No veo a nadie en este minuto que me preocupe en ese sentido, digamos. Si viera estridencia, si viera malquerencia, no te quepa duda de que, como director de formación del partido, preguntaría a las instancias que corresponden en qué medida me tengo que implicar para tratar de corregir a esa persona. No te quepa duda… Mira, recuerdo que hace unos 20 años, en una sesión de formación en el sur, yo conté que Guzmán nos decía que no teníamos enemigos. Y una señora montó en cólera. “Yo los odio”, dijo, “odio a todos los comunistas y odio a los democratacristianos”. “Señora”, le contesté, “la verdad es que usted no pertenece aquí”. Me atreví a decirle eso, era mayor que yo. “Usted no pertenece aquí, nosotros no podemos meter el odio en nuestras vidas. Se nos cuela de repente, pero hay que expulsarlo”. Esa es una convicción que uno tiene. Si la logra plasmar o no, eso ya lo tienen que juzgar los demás.
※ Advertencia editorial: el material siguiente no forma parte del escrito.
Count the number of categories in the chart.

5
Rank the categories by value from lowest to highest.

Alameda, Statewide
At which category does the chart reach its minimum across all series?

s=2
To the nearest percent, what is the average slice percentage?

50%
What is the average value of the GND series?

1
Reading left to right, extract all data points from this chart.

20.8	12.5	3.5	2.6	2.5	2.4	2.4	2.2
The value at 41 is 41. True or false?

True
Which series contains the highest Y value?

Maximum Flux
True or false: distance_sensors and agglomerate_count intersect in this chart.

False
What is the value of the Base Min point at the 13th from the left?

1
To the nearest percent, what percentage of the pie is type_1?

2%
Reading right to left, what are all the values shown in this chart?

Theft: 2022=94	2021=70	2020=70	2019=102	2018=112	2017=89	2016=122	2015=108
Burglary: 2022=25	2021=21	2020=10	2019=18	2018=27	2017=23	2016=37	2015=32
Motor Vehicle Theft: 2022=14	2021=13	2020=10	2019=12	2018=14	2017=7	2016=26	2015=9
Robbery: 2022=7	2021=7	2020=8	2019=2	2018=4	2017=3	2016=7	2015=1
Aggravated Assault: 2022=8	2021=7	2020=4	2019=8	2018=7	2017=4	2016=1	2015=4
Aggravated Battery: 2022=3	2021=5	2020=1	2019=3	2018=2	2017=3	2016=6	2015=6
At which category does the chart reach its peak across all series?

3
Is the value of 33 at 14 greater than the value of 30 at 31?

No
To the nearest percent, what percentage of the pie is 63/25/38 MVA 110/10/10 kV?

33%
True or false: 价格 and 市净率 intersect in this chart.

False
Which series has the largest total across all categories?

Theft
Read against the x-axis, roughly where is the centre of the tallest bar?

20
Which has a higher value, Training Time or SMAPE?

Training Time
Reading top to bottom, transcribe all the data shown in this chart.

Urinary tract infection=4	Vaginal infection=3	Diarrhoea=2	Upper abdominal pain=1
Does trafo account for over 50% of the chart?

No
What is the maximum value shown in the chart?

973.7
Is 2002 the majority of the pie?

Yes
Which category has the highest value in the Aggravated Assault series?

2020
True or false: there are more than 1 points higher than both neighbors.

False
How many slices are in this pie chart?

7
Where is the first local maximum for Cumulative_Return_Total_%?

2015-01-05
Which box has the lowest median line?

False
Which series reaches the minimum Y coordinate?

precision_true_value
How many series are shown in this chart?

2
¿Y esa convicción nunca entró en conflicto con su pinochetismo?

Sí, en la medida en que conocí documentos de Manuel Contreras, que los tengo en mi poder. Yo tuve la fortuna de ser el único historiador que ha podido trabajar con los 130 mil documentos de la Presidencia de Pinochet. Un archivo al que tuve que ponerle nombre, porque ni nombre tenía. Y en ese archivo me encontré con informes de Manuel Contreras verdaderamente siniestros. Y al encontrarme con ellos, obviamente me pregunté en qué medida afectaron al presidente Pinochet. Ahora, este modelo venía de los franceses, que en la Batalla de Argel fueron los primeros en separar a los servicios secretos de toda dependencia jerárquica. Entonces, a ver quién está libre de pecado para lanzar esa primera piedra… Pecado, ¿ah? No estamos diciendo que no haya pecado. Por eso en el tomo dos de mi libro sobre la presidencia de Pinochet, que hace unos días lancé de nuevo en el Pueblito de Los Dominicos, hay un capítulo que se llama “Brutalidades”. Pero al mismo tiempo le reconozco y le agradezco al presidente Pinochet el haber librado a Chile del marxismo, el haber sacado al país de una postración de la que pude ser testigo a mis 20 años. Por lo tanto, no voy a ser de las personas que hablen de “dictadura”, ni que renieguen del legado del gobierno militar.